After dinner the men engaged in a game of five hundred. Bernice retired to her bed on the veranda to be guarded by the blackbutts and snow-gums, fairy-like in their perfumed blossom in the dim light of the stars, and the Southern Cross so near and kind that it seemed as if it could be plucked from the sky.
"Thank God for the kookaburras and magpies, for the sun and trees and whole world of blossom, and especially for the tea-tree and the creek, and all this wide and heavenly country with no awful people to drive one to distraction."
A few months of days in the surf or at the zoo, the moving pictures or the theatre, and Burberry's soul wilted like frost-bitten pumpkin-vines under the realization that he was of no importance in Sydney and had nothing to do.

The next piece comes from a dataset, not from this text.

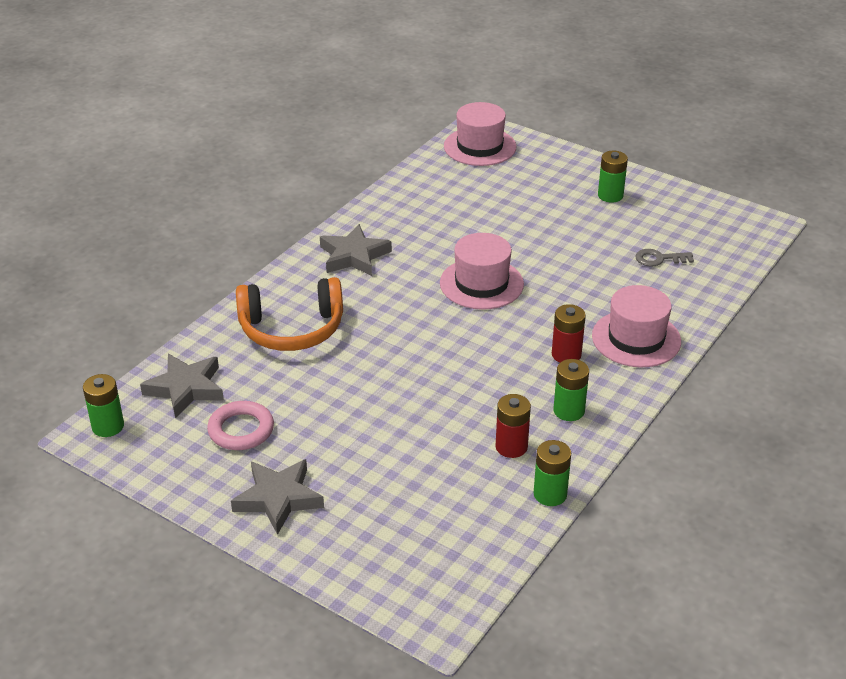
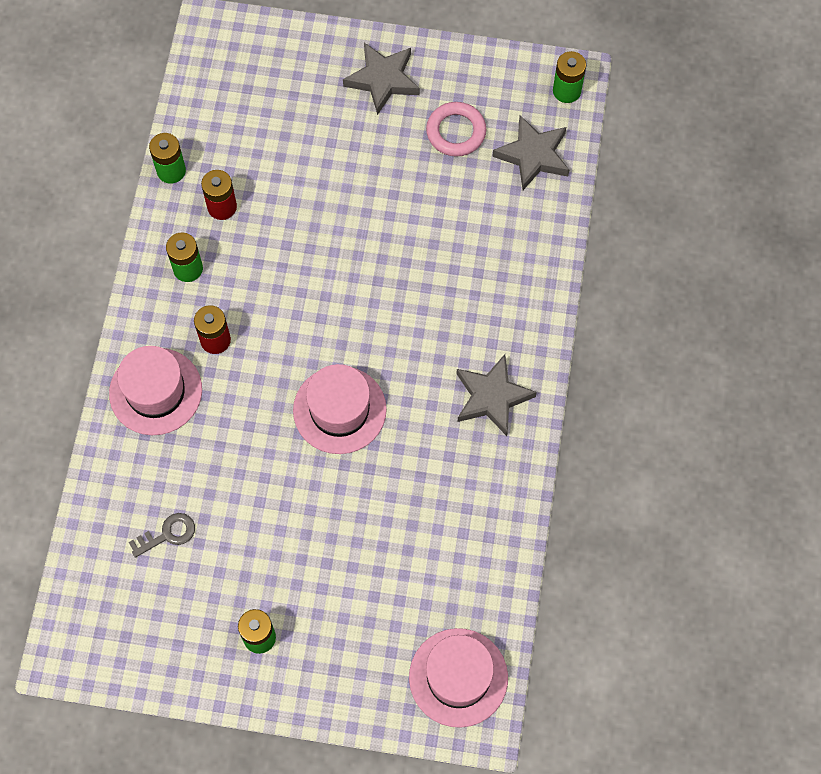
camera: 155 degrees right, 30 degrees up
orange headphones [236,277,343,351] -> none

"Good lord! I was like a cockatoo in a cage," he explained to Labosseer. "There isn't a blasted thing to do in those beastly suburbs. Nothing but that infernal idleness that rots a man, and among a crowd of bally imbeciles who don't know a gummy ewe from a two-tooth wether hogget, or a heifer from a cow, or a store beast from a fat, when they see it."
Mr Ced Spires: "You can't live by work alone."
Miss Bernice Gaylord: "My work is the most important thing in the world to me."
Mr Spires: "But they all say that love is the most important thing in life to a woman."
Miss Gaylord: "Men have made up that yarn because they want it to be so."
The need was for painters and novelists, as well as the ungifted, to break out of the established rut. A way must be found to suggest this different atmosphere both in picture and story—a fresh contribution must be made to technique.
"It's high time that scenes that foreigners and English know nothing about were recorded for a change."
I suspect this was one of the reasons why her work was not widely appreciated at the time. Europeans (and many Australians) considered Australia a cultural back-water, cringe-worthy and incapable of any kind of unique creativity. Some still do.
As far as I can estimate, Australian life—and I suppose it's the same all over the world—rests on inflated values, and can't last....Fellows I've had here for the summer have stayed in the winter and made ten or fifteen pounds, even twenty pounds a week. And do they save that money to better themselves? Not a bit of it!
Gentlemen at Gyang Gyang was rather fun in the end. Like Franklin, I love our country's unique beauty and I appreciated her efforts to bring this to light in a literary way. I will certainly have a go at her other Brent of Bin Bin books.